An increasing penalty parameter has a better chance to converge to the target, while a fixed high penalty parameter may lead to convergence to a local minimum.
Issues with Penalty Method
If the penalty parameter is too high, the problem may become ill-conditioned (vanishing and exploding gradients). PANOC uses an estimate of the Lipschitz constant of the objective to determine the step size, which linearly increases with the penalty parameter. Therefore, the penalty factor needs to be capped to stay within a reasonable range. However, this leads to no guarantee of finding a feasible solution.
Heuristics for Local Minima Bypassing
- To avoid collision, if the obstacle cost is not smaller than a threshold within a certain number of time steps, an emergency stop is triggered.

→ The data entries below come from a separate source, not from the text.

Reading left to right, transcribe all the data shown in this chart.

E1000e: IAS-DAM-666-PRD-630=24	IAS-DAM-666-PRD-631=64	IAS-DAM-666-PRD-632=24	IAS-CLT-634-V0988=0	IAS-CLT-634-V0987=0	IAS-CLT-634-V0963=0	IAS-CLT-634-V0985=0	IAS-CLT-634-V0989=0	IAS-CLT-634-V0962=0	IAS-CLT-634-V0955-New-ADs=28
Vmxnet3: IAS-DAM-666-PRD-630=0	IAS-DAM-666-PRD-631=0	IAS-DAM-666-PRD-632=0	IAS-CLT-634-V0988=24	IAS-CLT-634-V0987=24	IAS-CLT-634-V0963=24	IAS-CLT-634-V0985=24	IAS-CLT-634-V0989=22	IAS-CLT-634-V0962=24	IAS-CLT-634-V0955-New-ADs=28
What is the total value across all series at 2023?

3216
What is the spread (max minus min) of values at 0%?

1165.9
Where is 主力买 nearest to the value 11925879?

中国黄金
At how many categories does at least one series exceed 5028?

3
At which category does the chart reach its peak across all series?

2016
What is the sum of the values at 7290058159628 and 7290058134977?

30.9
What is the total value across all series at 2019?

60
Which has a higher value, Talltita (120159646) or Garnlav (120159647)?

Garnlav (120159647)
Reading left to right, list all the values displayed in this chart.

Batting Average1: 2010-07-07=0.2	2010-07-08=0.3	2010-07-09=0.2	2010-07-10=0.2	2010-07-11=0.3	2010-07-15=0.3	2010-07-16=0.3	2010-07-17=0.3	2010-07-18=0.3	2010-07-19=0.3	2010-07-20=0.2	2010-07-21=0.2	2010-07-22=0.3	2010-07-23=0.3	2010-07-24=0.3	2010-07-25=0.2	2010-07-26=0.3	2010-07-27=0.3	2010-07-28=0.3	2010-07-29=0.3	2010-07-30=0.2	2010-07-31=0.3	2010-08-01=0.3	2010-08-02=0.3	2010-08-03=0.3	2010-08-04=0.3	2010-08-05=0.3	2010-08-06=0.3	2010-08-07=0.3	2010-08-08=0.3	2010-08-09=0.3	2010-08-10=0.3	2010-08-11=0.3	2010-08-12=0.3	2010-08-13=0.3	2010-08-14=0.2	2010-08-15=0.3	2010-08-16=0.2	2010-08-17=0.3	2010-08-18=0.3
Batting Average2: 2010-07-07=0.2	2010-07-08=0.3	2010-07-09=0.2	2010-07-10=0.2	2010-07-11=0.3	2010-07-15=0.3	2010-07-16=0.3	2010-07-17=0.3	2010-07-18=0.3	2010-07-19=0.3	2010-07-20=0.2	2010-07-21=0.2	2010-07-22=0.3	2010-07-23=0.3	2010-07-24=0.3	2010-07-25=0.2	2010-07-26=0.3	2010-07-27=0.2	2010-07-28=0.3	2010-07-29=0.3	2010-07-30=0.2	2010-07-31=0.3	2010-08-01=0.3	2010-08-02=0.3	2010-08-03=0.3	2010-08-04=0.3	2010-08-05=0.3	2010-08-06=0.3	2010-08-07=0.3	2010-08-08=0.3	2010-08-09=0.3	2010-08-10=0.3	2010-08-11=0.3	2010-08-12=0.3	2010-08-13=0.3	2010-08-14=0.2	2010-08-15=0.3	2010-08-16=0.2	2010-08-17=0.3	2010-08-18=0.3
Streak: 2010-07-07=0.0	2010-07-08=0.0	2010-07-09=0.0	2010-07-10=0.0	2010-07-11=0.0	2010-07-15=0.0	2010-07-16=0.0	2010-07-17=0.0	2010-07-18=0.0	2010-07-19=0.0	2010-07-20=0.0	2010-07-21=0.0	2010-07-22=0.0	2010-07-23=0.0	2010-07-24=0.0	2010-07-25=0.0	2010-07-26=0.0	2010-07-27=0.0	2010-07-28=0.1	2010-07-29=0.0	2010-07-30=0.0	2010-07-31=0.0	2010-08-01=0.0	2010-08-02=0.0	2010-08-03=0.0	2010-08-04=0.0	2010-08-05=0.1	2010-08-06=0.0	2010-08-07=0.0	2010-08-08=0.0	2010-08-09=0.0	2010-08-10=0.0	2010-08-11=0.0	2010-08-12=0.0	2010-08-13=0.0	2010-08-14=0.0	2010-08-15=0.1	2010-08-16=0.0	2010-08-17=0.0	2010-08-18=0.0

- (If the agent gets stuck) Use grid-based A* algorithm to find an intermediate waypoint to bypass the local minima.
References
- [1] Embedded nonlinear model predictive control for obstacle avoidance using PANOC, ECC 2018. Online.
Extension
First-Order vs Second-Order Optimization Solvers
| Method / Solver | Type | Derivative Used | Reference / Link |
|---|---|---|---|
| FISTA | First-order | Gradient only | Beck & Teboulle (2009) |
| ADMM | First-order | Gradient only | Boyd et al. (2011) |
| Chambolle–Pock | First-order primal-dual | Gradient only | Chambolle & Pock (2011) |
| PANOC | First-order + quasi-Newton | Gradient only + limited-memory | Stella et al. (2017) |
| Proximal Gradient | First-order | Gradient only | Parikh & Boyd (2013) |
| OSQP | First-order splitting | Gradient only | Stellato et al. (2020) |
| SQP (SNOPT) | Second-order | Gradient + Hessian | Gill et al. (2005) |
| IPOPT | Second-order (Interior Point) | Gradient + Hessian | Wächter & Biegler (2006) |
| Numerical Optimization Book | Reference book | Gradient + Hessian (for SQP & IP) | Nocedal & Wright (2006) |
- First-Order Methods: Use gradients only, faster per iteration, scalable to large problems.
- Second-Order Methods (SQP, IP): Use gradients + Hessians, more accurate per iteration but computationally heavier.